● **YOUR GOAL**: Please use the Cato commentary below to explain, in one to three sentences, why the Senate stimulus bill would reduce economic output in the longer run.

● **PROVIDED TEXT**:
---------------

Looking Back: Cato Scholars Critical of Bush’s Big Government Policies
In selling his big-spending ideas for reviving the U.S. economy, President Obama has chastised “the same policies that, for the last eight years, doubled our national debt, and threw our economy into a tail spin.”
We couldn’t agree more with the president.
Unfortunately, he seems unaware that exploding the size of government, as he is proposing to do with this stimulus package, is a remarkably Bush-esque ideal.
While Bush was in office, scholars at the Cato Institute were critical of his big government policies. In a new section on cato.org/fiscalreality, you can find some of our research and commentary throughout the Bush years, including:
- “Bush’s Overspending Problem,” by Chris Edwards, The National Post, February 6, 2003
- “The Bush Legacy: Inflation or Deflation?,” by Steve H. Hanke, Globe Asia, September 24, 2008.
- “‘Conservative’ Bush Spends More than ‘Liberal’ Presidents Clinton, Carter,” by Tad DeHaven and Veronique de Rugy, cato.org, July 31, 2003.
- “Bush’s Stimulus Flop,” by Alan Reynolds, The Wall Street Journal, January 22, 2008.
- “A Sweeping Rejection of President Bush,” by David Boaz, Cato-@-Liberty, November 5, 2008.
Stimulus Agreement Means Lower Long-Run Growth
News reports indicate there is some sort of final deal on the so-called stimulus. Some of the politicians are acting as if this massive spending bill is “fiscally responsible” merely because the total amount of money is fractionally smaller than the House and Senate proposals. Ironically, as Veronique de Rugy explains for reason.com, even the Congressional Budget Office, which relies on a deeply-flawed Keynesian economic model, is warning that bigger government will hurt the economy’s long-run performance.
In a report to Sen. Judd Gregg (R-N.H.), the nonpartisan Congressional Budget Office (CBO) writes in plain English—well, economic language—that the Senate bill would eventually cause not a stimulus but a recession in “the longer run.” …On the CBO’s The Director’s Blog, Elmendorf explains why the Senate legislation would eventually reduce economic output:
The principal channel for this effect is that the legislation would result in an increase in government debt. To the extent that people hold their wealth in the form of government bonds rather than in a form that can be used to finance private investment, the increased government debt would tend to ‘crowd out’ private investment—thus reducing the stock of private capital and the long-term potential output of the economy.
The Senate might have done something straightforward, like cutting the corporate income tax or cutting the payroll tax that all workers pay. Instead, most of the provisions are tax credits, many of which are refundable. In other words, individuals and businesses need to pay their taxes up front and then will get money back from the government. These sorts of programs, aimed incentivizing investment, are better understood as spending programs disguised as “tax cuts.”
And here is one more thing to consider: There is absolutely no evidence that any stimulus package in the past 80 years has goosed economic activity—not FDR’s during the Great Depression, not Japan’s during the 1990s, and not George W. Bush’s in 2001 and 2008. If anything, the economic evidence suggests that such spending packages actually intensified and prolonged misery.

---------------

● **DATASET ENTRIES**:
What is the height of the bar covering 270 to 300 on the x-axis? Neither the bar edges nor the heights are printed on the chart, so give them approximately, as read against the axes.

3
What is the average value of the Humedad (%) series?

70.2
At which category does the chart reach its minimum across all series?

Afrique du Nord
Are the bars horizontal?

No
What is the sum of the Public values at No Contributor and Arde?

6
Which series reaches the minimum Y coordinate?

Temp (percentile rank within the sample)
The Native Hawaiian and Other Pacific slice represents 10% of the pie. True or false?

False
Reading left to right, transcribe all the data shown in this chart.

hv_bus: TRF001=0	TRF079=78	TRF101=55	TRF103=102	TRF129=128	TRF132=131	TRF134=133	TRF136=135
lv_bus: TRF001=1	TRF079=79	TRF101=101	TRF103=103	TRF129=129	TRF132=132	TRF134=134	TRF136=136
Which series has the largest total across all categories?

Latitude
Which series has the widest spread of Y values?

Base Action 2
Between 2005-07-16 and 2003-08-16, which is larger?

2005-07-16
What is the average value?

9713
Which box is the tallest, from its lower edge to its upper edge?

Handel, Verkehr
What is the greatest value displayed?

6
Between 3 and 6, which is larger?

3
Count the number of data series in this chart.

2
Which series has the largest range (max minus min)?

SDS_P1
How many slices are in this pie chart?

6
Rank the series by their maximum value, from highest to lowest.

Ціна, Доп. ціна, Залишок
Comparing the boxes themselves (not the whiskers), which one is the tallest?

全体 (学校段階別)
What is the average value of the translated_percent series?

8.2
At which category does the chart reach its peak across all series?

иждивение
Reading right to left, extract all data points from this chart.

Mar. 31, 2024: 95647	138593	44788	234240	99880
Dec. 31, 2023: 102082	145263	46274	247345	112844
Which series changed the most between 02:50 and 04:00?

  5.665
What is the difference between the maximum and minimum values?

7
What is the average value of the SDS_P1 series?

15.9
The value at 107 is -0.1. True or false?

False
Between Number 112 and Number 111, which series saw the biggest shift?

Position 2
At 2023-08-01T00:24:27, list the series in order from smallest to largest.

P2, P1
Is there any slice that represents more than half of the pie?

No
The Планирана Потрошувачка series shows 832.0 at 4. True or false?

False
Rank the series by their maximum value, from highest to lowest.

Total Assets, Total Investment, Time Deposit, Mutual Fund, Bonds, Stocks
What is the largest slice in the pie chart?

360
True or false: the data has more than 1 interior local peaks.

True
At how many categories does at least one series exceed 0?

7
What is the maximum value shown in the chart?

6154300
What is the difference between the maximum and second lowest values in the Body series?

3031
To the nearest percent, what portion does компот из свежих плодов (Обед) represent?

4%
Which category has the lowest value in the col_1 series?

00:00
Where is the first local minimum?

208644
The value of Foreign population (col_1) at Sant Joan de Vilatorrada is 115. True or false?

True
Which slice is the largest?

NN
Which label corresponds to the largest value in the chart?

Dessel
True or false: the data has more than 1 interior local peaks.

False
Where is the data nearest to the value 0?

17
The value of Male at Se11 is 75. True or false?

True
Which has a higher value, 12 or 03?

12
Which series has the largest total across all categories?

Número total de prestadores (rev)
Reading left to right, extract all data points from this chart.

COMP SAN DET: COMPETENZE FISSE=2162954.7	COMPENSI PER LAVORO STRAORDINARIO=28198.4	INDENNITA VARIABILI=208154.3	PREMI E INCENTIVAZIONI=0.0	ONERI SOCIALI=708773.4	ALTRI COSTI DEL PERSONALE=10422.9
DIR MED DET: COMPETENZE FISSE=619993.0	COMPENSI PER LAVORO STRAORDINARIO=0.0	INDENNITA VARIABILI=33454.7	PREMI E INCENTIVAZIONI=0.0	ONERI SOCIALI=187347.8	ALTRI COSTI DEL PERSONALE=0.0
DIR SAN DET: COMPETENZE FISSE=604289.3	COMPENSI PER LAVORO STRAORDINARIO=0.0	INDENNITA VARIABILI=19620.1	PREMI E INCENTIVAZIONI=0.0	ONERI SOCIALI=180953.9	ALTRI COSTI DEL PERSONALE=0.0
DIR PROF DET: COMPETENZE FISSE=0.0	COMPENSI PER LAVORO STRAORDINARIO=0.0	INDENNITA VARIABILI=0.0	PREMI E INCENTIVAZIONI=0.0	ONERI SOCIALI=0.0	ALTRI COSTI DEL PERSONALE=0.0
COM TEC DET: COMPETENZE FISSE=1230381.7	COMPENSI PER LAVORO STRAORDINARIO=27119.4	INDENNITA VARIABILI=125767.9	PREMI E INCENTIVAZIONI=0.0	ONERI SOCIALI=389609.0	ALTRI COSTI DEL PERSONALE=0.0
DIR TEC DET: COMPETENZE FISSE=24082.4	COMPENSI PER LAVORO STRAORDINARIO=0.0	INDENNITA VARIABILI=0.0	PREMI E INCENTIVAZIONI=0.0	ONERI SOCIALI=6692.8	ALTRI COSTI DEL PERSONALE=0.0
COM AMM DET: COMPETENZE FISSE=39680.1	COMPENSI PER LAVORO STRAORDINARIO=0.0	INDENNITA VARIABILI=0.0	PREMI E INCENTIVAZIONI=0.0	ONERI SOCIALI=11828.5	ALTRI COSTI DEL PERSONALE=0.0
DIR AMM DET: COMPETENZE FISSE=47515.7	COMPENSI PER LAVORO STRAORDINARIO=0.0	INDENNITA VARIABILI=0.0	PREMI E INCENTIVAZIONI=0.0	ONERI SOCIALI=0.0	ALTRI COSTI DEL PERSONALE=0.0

---------------

● **TASK SOLUTION**: The bill would increase government debt. When people hold their wealth as government bonds rather than in forms that can finance private investment, the added debt tends to crowd out private investment. That shrinks the stock of private capital and the economy's long-term potential output.